Photos of Arts & Letters live featuring former Secretary of State Madeleine Albright. Images taken on Sunday, Feb 10, 2018.

On Sunday, Feb. 11, the World Affairs Council of Dallas/Fort Worth welcomed 2,500 guests and the 64th Secretary of State Madeleine Albright to the McFarlin Auditorium on the SMU Campus. Albright discussed her latest New York Times #1 Bestseller Fascism: A Warning. Albright is the first female U.S. Secretary of State, serving in the Clinton administration from 1997-2001. Prior to her nomination, she served as U.S. Ambassador to the United Nations and was a member of the National Security Council.

Albright was joined by Council President and CEO Jim Falk for a conversation on 20th-century fascism, current fascist trends, U.S. foreign policy and President Donald Trump. At the end of the discussion, Albright delighted the audience with several stories about her diplomatic use of brooches and pins saying, “You could always tell if it was going to be a good day or a bad based on my pin and sometimes, they [the pins] got me in trouble.”

Albright has been a vocal critic of President Trump since his election. She is especially critical of his administration’s antipathy for multilateralism, particularly in regards to treaties, NATO and the UN.

“Sometimes it is good to shake things up,” she said, “but I am not sure there is a strategy behind it.”

Despite these criticisms, she does not count Trump among other fascist leaders.  

“Trump is not a fascist, but he is certainly the least democratic president in modern U.S. history,” Albright said.

However, Albright, an immigrant from then-Czechoslovakia, identified Trump’s scapegoating of immigrants as an element of fascism. She commented on the marked difference between the rhetoric of today and the post-WWII era.
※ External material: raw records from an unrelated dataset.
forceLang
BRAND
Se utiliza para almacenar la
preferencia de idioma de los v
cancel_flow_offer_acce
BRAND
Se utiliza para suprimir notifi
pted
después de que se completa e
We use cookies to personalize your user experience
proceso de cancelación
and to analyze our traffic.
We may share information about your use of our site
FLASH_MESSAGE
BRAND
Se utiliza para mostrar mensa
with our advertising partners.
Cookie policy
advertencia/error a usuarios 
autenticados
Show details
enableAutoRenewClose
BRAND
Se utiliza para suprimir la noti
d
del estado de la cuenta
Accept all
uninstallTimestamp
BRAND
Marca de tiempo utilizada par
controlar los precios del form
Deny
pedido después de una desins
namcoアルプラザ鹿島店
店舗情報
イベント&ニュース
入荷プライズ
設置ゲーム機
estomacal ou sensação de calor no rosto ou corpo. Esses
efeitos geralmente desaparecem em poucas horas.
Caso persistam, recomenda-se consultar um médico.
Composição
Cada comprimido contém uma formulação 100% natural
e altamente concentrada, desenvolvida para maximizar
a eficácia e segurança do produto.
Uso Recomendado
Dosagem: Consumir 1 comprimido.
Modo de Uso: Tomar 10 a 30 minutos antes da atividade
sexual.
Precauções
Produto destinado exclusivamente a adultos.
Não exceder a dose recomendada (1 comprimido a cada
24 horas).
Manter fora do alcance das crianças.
“When we went to the UK, they would say ‘I’m sorry your country has been taken over by a dictator. You are welcome here. How can we help you? When are you going home?’” Albright said. 
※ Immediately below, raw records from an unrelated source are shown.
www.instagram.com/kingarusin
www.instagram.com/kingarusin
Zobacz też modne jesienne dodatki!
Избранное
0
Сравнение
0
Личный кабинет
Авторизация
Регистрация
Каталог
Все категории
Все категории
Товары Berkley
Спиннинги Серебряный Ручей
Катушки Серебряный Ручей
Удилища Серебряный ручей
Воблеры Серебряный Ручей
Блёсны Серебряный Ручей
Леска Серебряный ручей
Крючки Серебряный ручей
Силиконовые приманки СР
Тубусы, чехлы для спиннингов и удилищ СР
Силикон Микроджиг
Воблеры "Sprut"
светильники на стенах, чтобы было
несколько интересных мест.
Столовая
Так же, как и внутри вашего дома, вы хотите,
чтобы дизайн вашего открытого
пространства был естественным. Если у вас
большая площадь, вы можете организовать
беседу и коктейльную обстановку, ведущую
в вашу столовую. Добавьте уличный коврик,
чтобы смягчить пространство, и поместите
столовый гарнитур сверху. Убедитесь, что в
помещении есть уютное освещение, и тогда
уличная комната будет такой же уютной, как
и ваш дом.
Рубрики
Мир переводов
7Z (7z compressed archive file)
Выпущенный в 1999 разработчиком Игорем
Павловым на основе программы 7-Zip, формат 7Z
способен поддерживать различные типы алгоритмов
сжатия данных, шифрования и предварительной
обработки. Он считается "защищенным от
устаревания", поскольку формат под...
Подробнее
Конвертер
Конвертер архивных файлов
“When we came to the U.S. they would say ‘I’m sorry your country has been taken over by a dictator. You are welcome here. How can we help you? When will you become a citizen?’”

As a feminist icon, Albright’s story has empowered countless women who grew up observing her dignified and graceful global presence. As she put it on Sunday, “I found my voice, and, well, I never shut up.”

The event was presented in partnership with the Dallas Museum of Arts: Arts and Letters Live series and sponsored in part by Pegasus Bank. A book signing followed the program.